I once did an experimental build called
microsaurus.
It used Xvesa, jwm, rxvt and a small shell with a minimal kernel and custom init written in C.
Boot time: ~
0.5s
Total compressed size: ~
1Mb
RAM usage with X, jwm and rxvt running ~3Mb (5Mb with background image)
Limitations: everything else - This was the result of my
muntzing the entire Linux ecosystem to figure out the absolute minimum requirements.
What I learned:
1) init
* anything passed on the kernel command in the form VAR=VAL goes in envp...
* any remaining parameters go on argv
* It only takes ~10 lines of shell to set the system up to boot into X
* it takes more lines of C but you get finer control with no dependencies
2)X
* X (or X apps) need to have /tmp /proc /sys, /dev and /dev/pts mounted set prior to starting
* Xvesa starts in a fraction of a second whereas Xorg can take 20s+ just to initialize some video cards.
* the window manager fails if it tries to start before the xserver sets up its socket.
* it also helps to have a few environment variables set (HOME, USER, etc...)

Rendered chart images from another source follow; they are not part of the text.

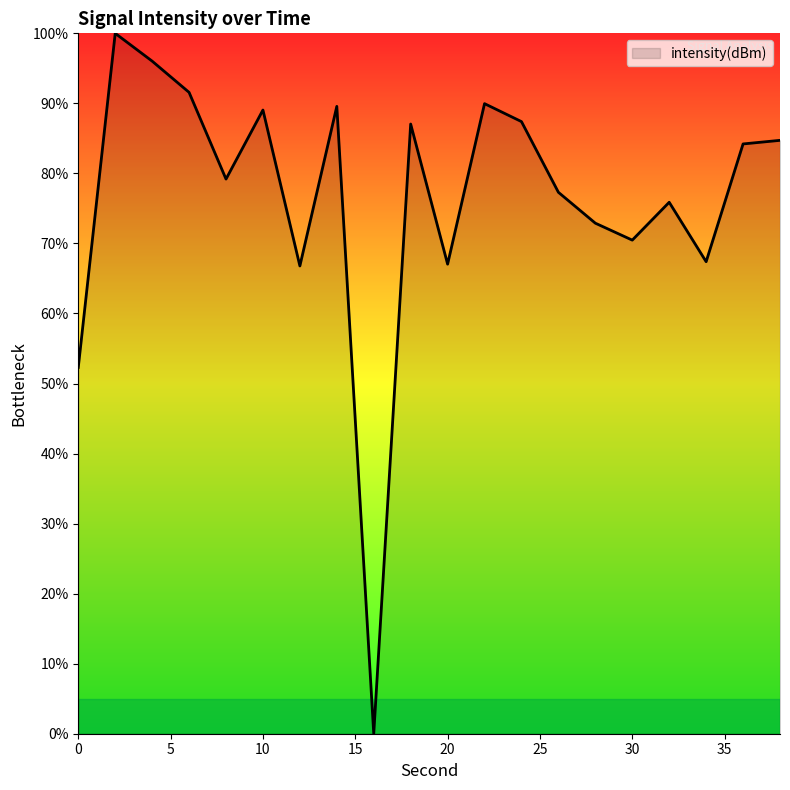

What is the maximum value shown in the chart?

100.0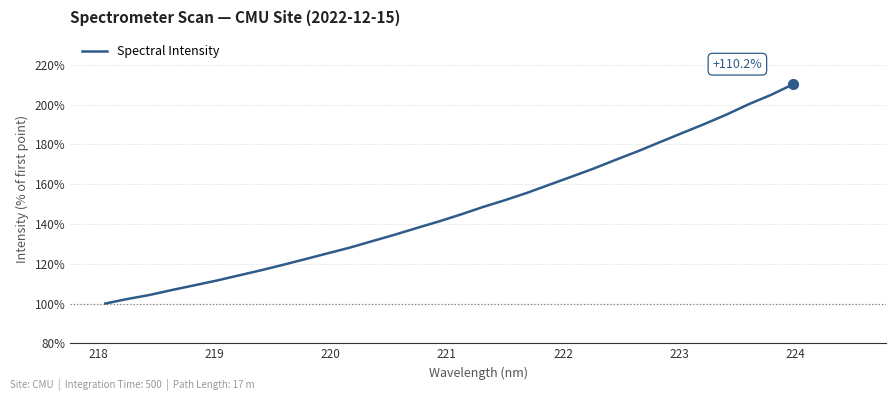

What is the difference between the maximum and minimum values?

110.2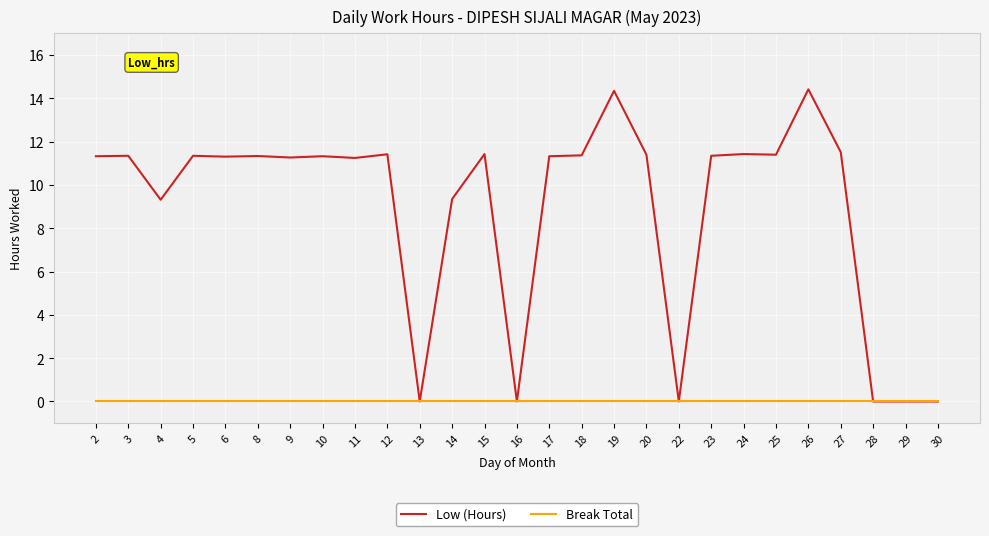

What is the maximum value shown in the chart?

14.4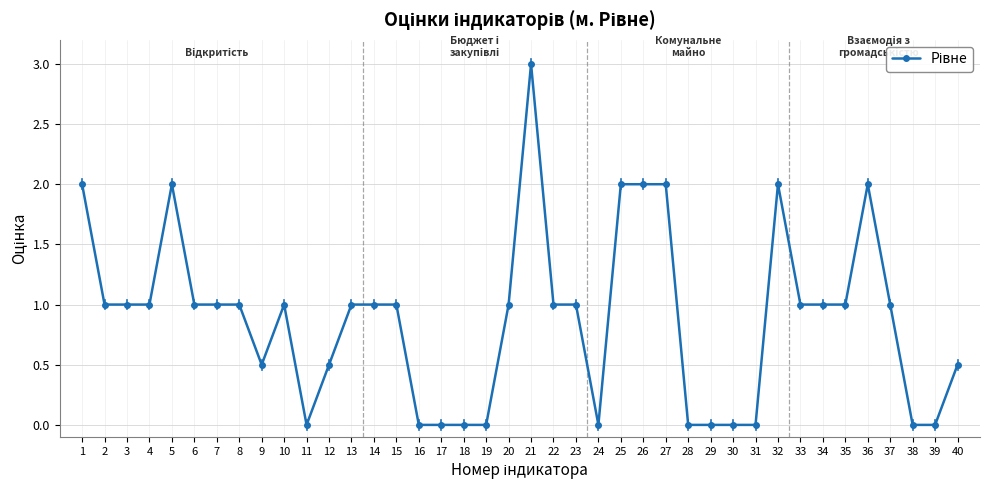

The chart shows a value of 1.0 at 23. True or false?

True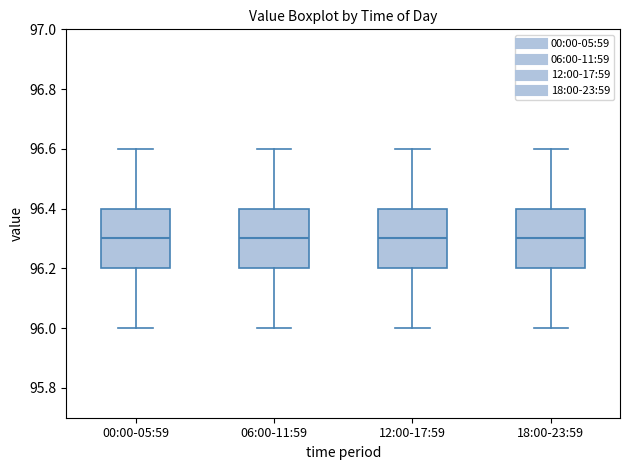

Reading left to right, transcribe this box plot: for each box, give where its median line is, the range the box spans, and where its two whiskers end, as read against the y-axis. The values are not printed on the chart, so give them approximately, as read against the axis.

00:00-05:59: median 96.3, box 96.2 to 96.4, whiskers 96.0 to 96.6
06:00-11:59: median 96.3, box 96.2 to 96.4, whiskers 96.0 to 96.6
12:00-17:59: median 96.3, box 96.2 to 96.4, whiskers 96.0 to 96.6
18:00-23:59: median 96.3, box 96.2 to 96.4, whiskers 96.0 to 96.6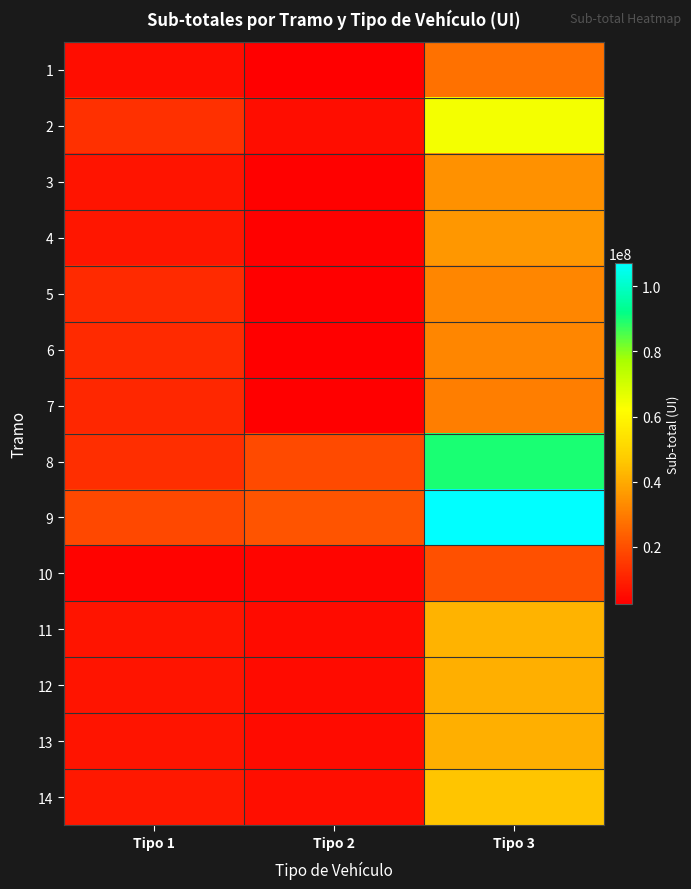

Which has a higher value, Tipo 3 or Tipo 1?

Tipo 3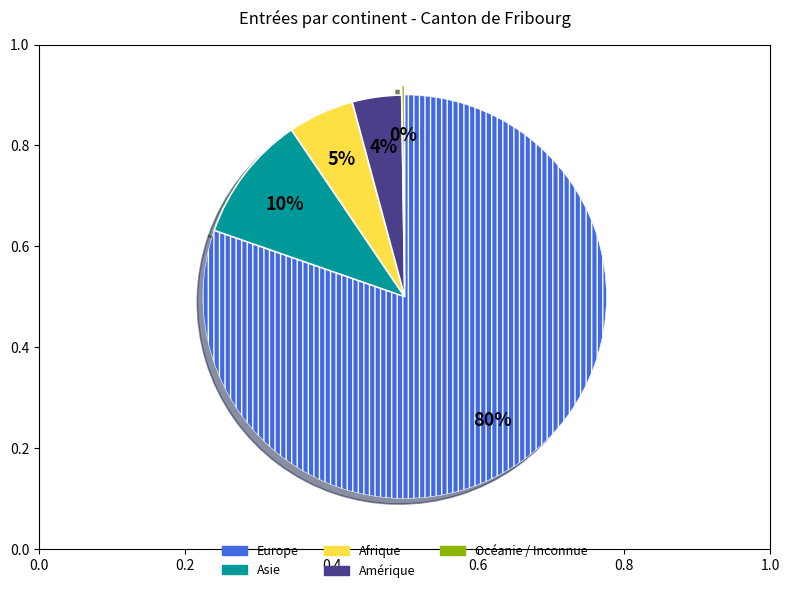

To the nearest percent, what is the average slice percentage?

20%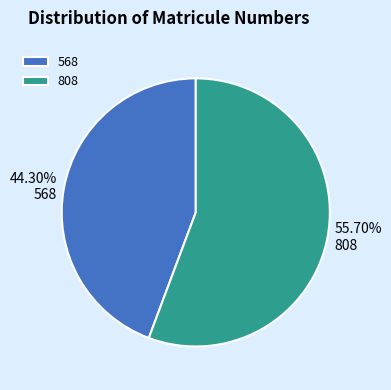

What percentage do 808 and 568 together represent?

100.0%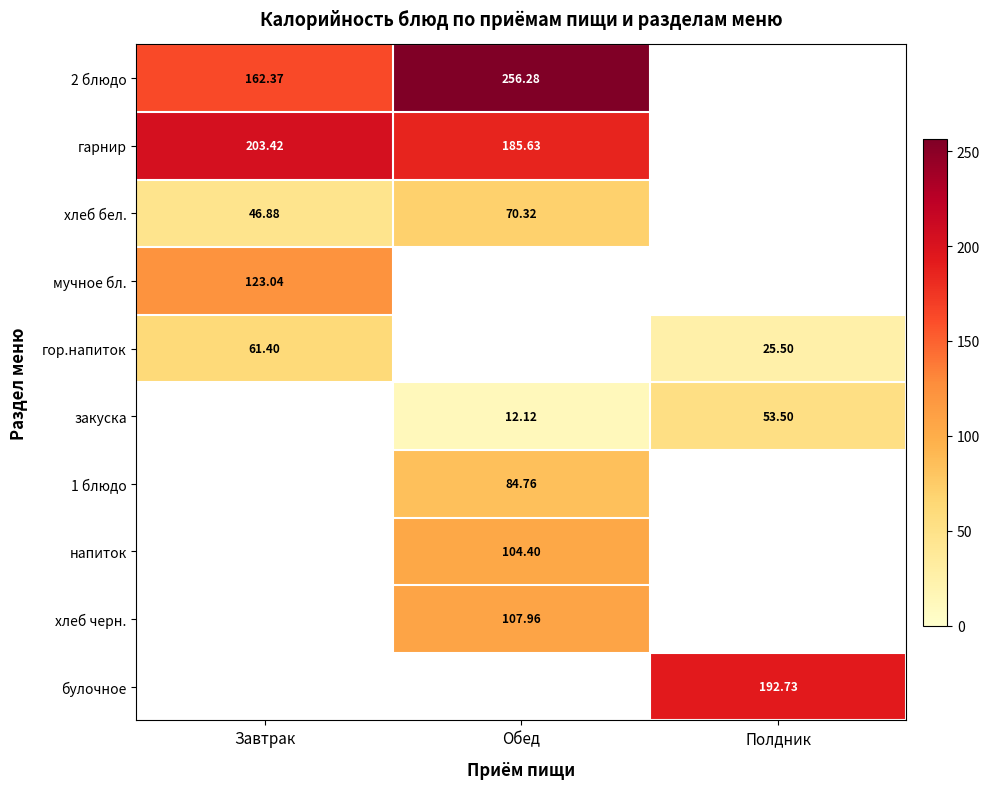

What is the minimum value shown in the chart?

12.1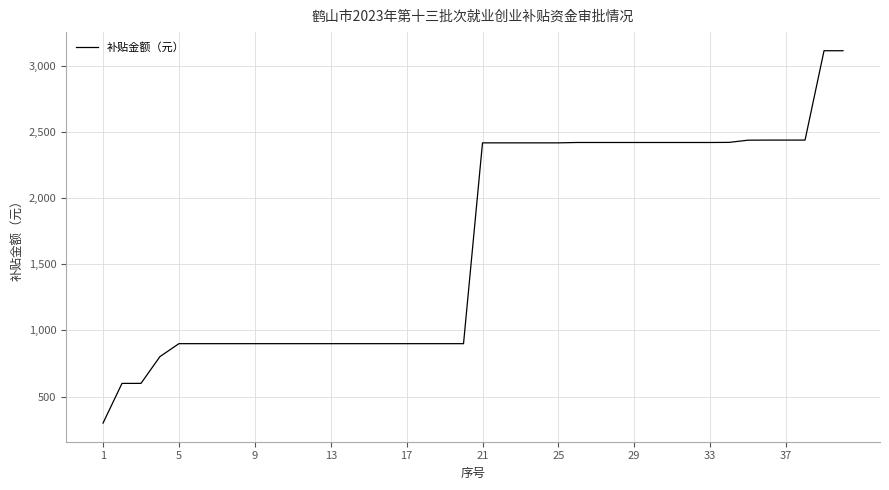

Count the number of values greater than 2416.

20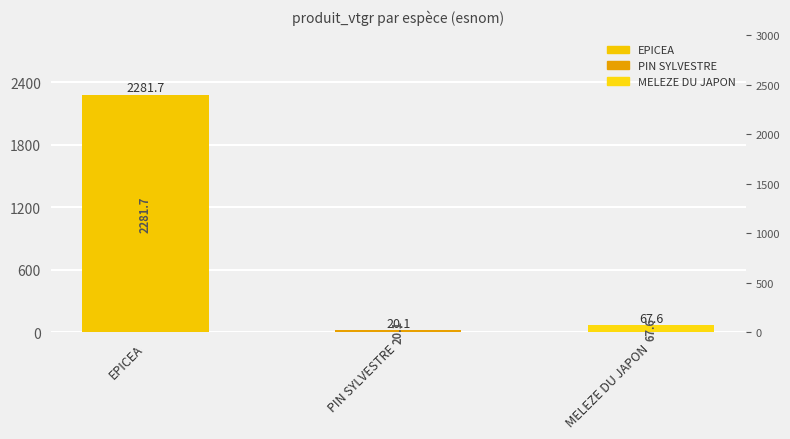

Are the bars horizontal?

No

* you don't need systemD, udev, or even mdev
* jwm's StartupCommand tag can be used to bring up the rest of the system
3)kernel
* You need unix sockets, tmpfs, devtmpfs, ELF binary, basic video, mouse and keyboard support
* but you don't need support for almost anything else - not even a single filesystem if you use a builtin initramfs
* Its actually is faster (and smaller) if you enable lz4 compression and compress the kernel image with lz4hc
* There is no need to compress the builtin initramfs separately if the kernel image is.
4)multicall binaries
* give you the benefits of shared libraries in a static build
* just about any program can be put into a MCB
* but its better if they share code - see goingnuts gtk1 MCB in the pupngo thread
Unfortunately I learned _too_ much with that experiment - I saw what was in the sausage.